When on Sunday, March 7, 1965, members of the Student Non Violent Coordinating Committee ("SNCC") and the Southern Christian Leadership Conference ("SCLC")  led hundreds of people from this little church to do something that is specifically encouraged by the founding documents of the United States (to peacefully assemble to petition their government), these marchers were told that these rights did not count for people who had their physical characteristics. Once again, they were told they were not quite American, and never would be quite American, at least in the legal opinion of their state, Alabama.  But then these marchers would prove that they were, in fact, American, that the problem was not their problem but that many people in the United States were not yet working with an accurate definition of the word American. The short term result, March 7, 1965, came to be known as "Bloody Sunday." This event helped to fix these national syntax errors known as "segregation" and "legally sanctioned discrimination."

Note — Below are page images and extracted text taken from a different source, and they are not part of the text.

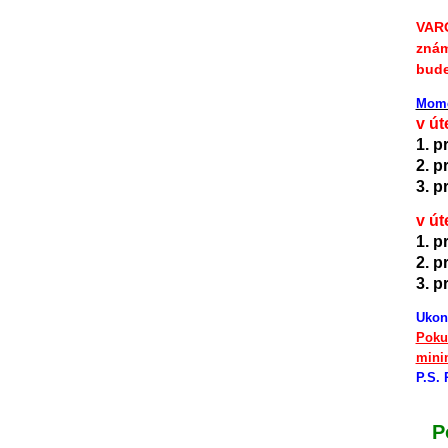
VARO
znám
bude
Mome
v út
1. p
2. p
3. p
v út
1. p
2. p
3. p
Ukonč
Poku
mini
P.S. 
P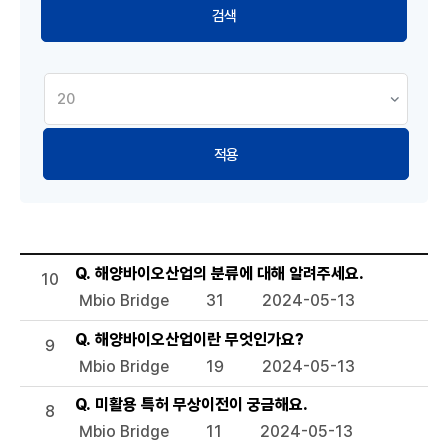
적용
해양바이오 Q&A 목록으로 번호, 제목, 작성자, 조회수, 등록일
Q. 해양바이오산업의 분류에 대해 알려주세요.
10
Mbio Bridge
31
2024-05-13
Q. 해양바이오산업이란 무엇인가요?
9
Mbio Bridge
19
2024-05-13
Q. 미활용 특허 무상이전이 궁금해요.
8
Mbio Bridge
11
2024-05-13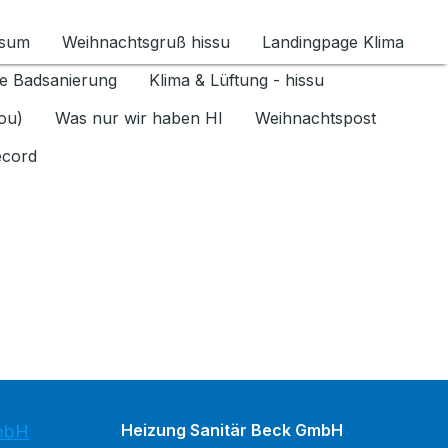
ssum
Weihnachtsgruß hissu
Landingpage Klima
ür Datenschutz 1.6.2026 umschalten
e Badsanierung
Klima & Lüftung - hissu
jou)
Was nur wir haben HI
Weihnachtspost
ecord
Heizung Sanitär Beck GmbH
GmbH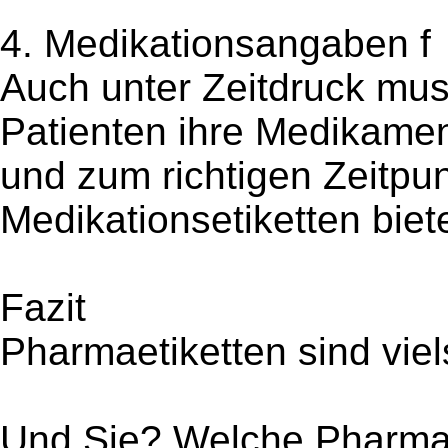
4. Medikationsangaben f
Auch unter Zeitdruck muss
Patienten ihre Medikamen
und zum richtigen Zeitpun
Medikationsetiketten biete
Fazit
Pharmaetiketten sind viel
Und Sie? Welche Pharmaet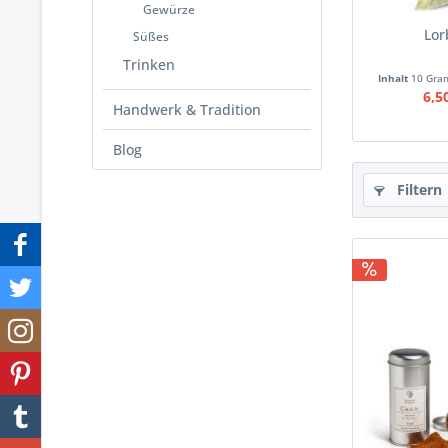
Gewürze
Lor
Süßes
Trinken
Inhalt
10 Gr
6,5
Handwerk & Tradition
Blog
Filtern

Approaching the Edmund Pettus Bridge from Selma
"Can't see where this all might be  heading quite yet."
"So far so good." 






                     All together now, "We Shall Overcome. We Shall Overcome. We Shall Over..."

You can go forward, go back, or jump into the Alabama River. 
  


And this is the spot.  Right here, at the end of the guard rails, the word "American" changed. 





The longer term result:  something that happened over the next few days, months, and perhaps for some hold outs it even took years, was that the meaning of the word "American" changed quite dramatically. Why?  Because when Americans watched these peaceful marchers being beaten and tear gassed by uniformed police who were "only following orders" from a lawfully elected Governor, who was "only carrying out" the legal State policy of segregation, Americans realized two things as they watched these events on the evening news:

First, they realized that this bothered them; something about Bloody Sunday made them feel uncomfortable.
Then more slowly, Americans realized the reasons this report bothered them.  These were Americans being tear gassed. These were Americans being beaten. These were Americans being denied their American rights. And once America realized that these were Americans, we found that we had no rational alternative to protecting all Americans'civil rights, if only for the simple and selfish reason that each of our rights depends on our recognition of individual rights for others.

Because rights do not exist "out there" in some verifiable equation or archive.  They can not be proven or calculated or determined through some scientific experiment. They exist as ideas, as the collective habit and shared understanding of a society. Rights are a deal we negotiate, re-negotiate, and grow to think of as "real."  All of our rights depend on our collective willingness to acknowledge the rights of others. Our rights derive from the courage and self respect of people like John Lewis and Hosea Williams who led the march on Bloody Sunday, people who came before us and who demanded rights. And our rights, since they are ideas we "just made up" can also be taken away or forgotten if we do not continue to demand them for ourselves, and more important, respect them for those among us who are different in some way.